Мясо и картошка, запиваемые пивом или вином, вполне привычные в процессе марша через Францию и Германию, заменила жидкая гречневая каша, а самой лучшей выпивкой являлись водка, медовуха или квас. Даже и это приходилось покупать по вздутым ценам у евреев, толпами окружавших солдат в каждом городке или селении. Общаться приходилось на примитивном французском, немецком и латыни. «До того момента наш поход представлялся не более чем приятной прогулкой», – писал удрученный Жюльен Комб, лейтенант 8-го конно-егерского полка
{189}. С той минуты он, однако, превратился в пытку.
Восточная Пруссия и Польша не были столь же зажиточными и густонаселенными, как большинство районов Западной Европы.
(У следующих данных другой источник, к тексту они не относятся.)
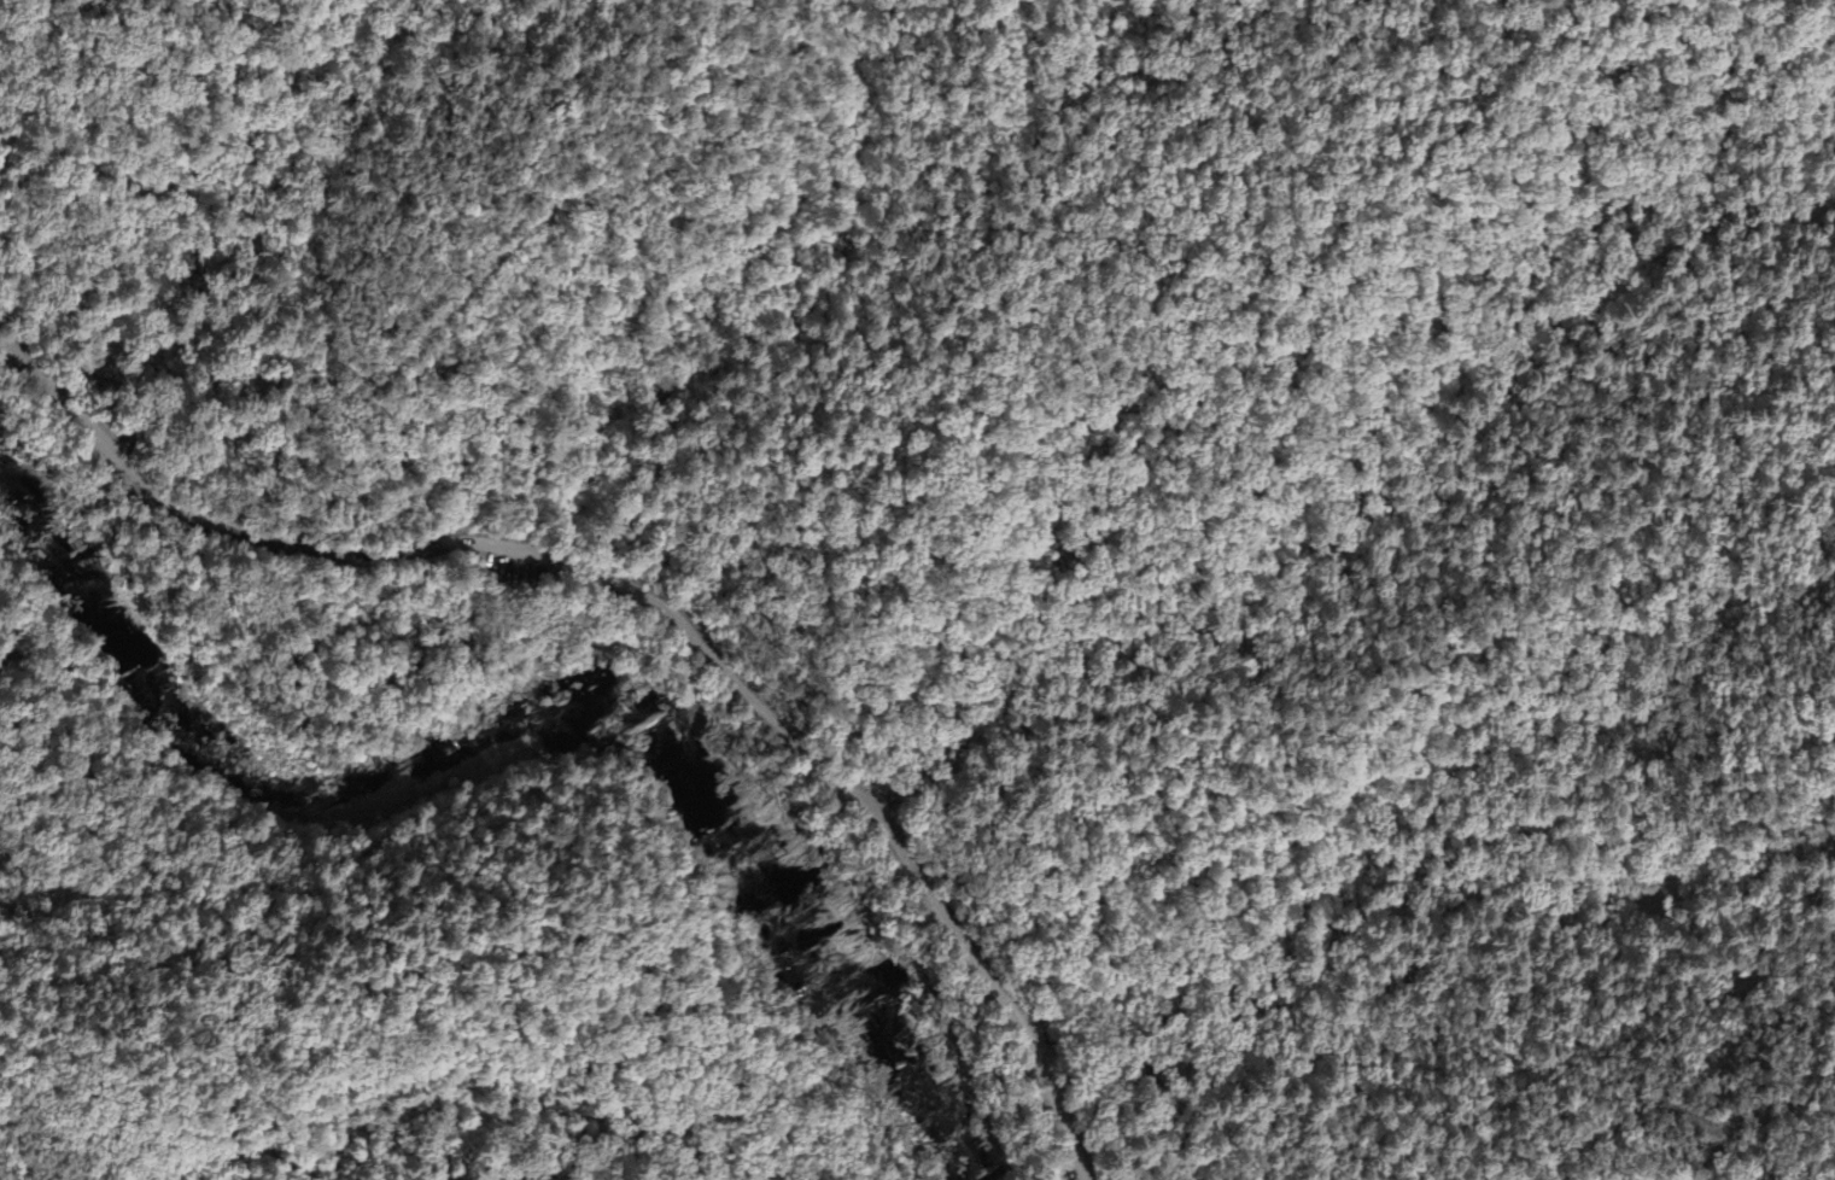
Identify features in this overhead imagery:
road: (296, 347)
road: (507, 562)
parking lot: (506, 570)
road: (643, 604)
river: (246, 783)
river: (805, 943)

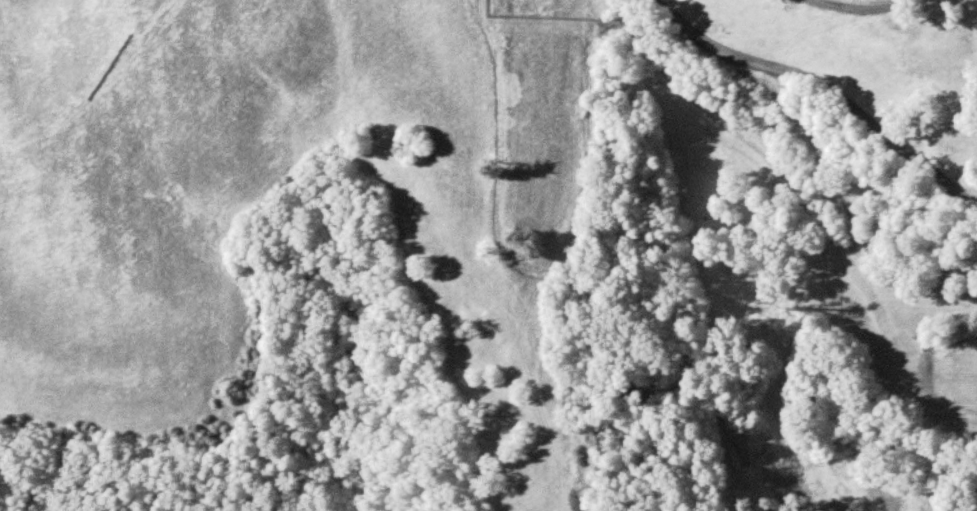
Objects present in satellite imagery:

Континентальная блокада сократила площади обрабатываемой земли, поскольку изрядная часть продукции прежде шла на вывоз, а запрет на внешнюю торговлю привел к потере рынков. Традиционные предметы экспорта – древесина, поташ, пенька и тому подобные товары – также не находили сбыта. Ко всему прочему в предыдущем году случилась сильная засуха, а потому урожая не было. В результате землевладельцам пришлось использовать все наличные запасы зерна и фуража, чтобы прокормиться самим и не дать умереть с голоду крестьянам. Положение сложилось настолько серьезное, что весной 1812 г. не хватало зерна для сева. Беднейшим из крестьян приходилось питаться хлебом из желудей и бересты и пускать на корм лошадям и скоту солому с крыш хижин
{190}.
Необходимость собрать армию почти вдвое большую, чем территория и население могли обеспечить и поддерживать, оказывала тягчайшее давление на экономику и управление. Правительство великого герцогства Варшавского фактически обанкротилось, никому из чиновников не платили жалования вот уже восемь месяцев. «Лишения, выпавшие на нашу долю, кажутся столь тягостными, что хуже уж и быть не может, – писала жена префекта Варшавы подруге в конце марта 1812 г., – но, как оказывается, становится все хуже и хуже, и конца сему не видно»
{191}. Когда регион наводнили сотни тысяч голодных людей и лошадей, и без того неважные дела действительно резко ухудшились.